Leah Day has been teaching online since 2009. She's the creator of the Free Motion Quilting Project, a blog filled with thousands of quilting tutorial videos. Leah has written several books including 365 Free Motion Quilting Designs, Explore Walking Foot Quilting with Leah Day, and Mally the Maker and the Queen in the Quilt.

4 Responses

  1. eddys says:

    As I was watching you cut the fabric in two, I started wondering if you use the Golden Ratio principle or the Fibonacci sequence for the proportions ? Our eyes are naturally drawn to designs with the Golden Ratio. It is not that we should have to be bound by such rules. I just like knowing them so I can use, bend or break them knowingly.

    The quilt is beautiful. The grey framed the colorful fabric so nicely.

  2. Leah Day says:

    That's a great question! I do try to fit roughly within certain standard quilt ratios, but when I want to break the rules, I totally break them.

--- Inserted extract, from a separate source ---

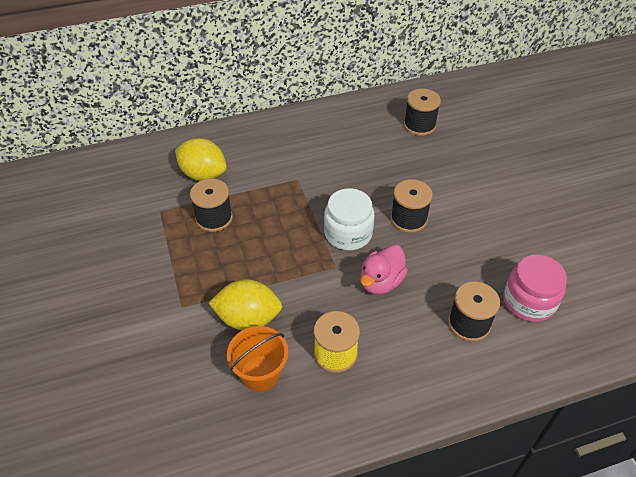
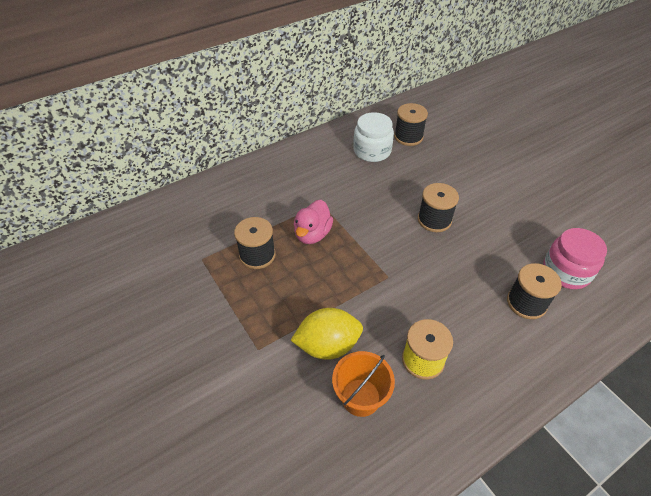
camera: 15 degrees left, 0 degrees up
(203, 174) = (231, 216): yellow lemon -> none
(348, 233) = (387, 244): white jar -> white jar (372, 151)
(381, 282) = (435, 282): pink duck -> pink duck (312, 234)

    For this quilt, I knew I wanted to cut the angle and I knew I wanted to surround each block with sashing, but I wasn't sure of the size and angle. So I made a test block and shot a picture, then played with it in a computer program until it looked right.

    I think most of the design process is natural and if you go for what looks and feels right without over-thinking it, you will often naturally fall within the golden ratio. Does that make sense?

  3. JulieA says:

    Love this quilt! Have a whole bunch of batiks (24+ – I over buy fabric yardage by
    a half yard or more generally) with yardage big enough to do this, so think I will be playing with them in this design! And hope the chigger bites are better

  4. eddys says:

    Thanks! Yes, I agree we naturally lean towards pleasing designs; i.e. the golden ratio and others. I come from the painting world (not professionally, but just for fun and personal enrichment) and I am also a rather analytical person, so knowing rules or guidelines helps me speed up the design process without being bound by them. We use physical tools. For me, guidelines are also tools.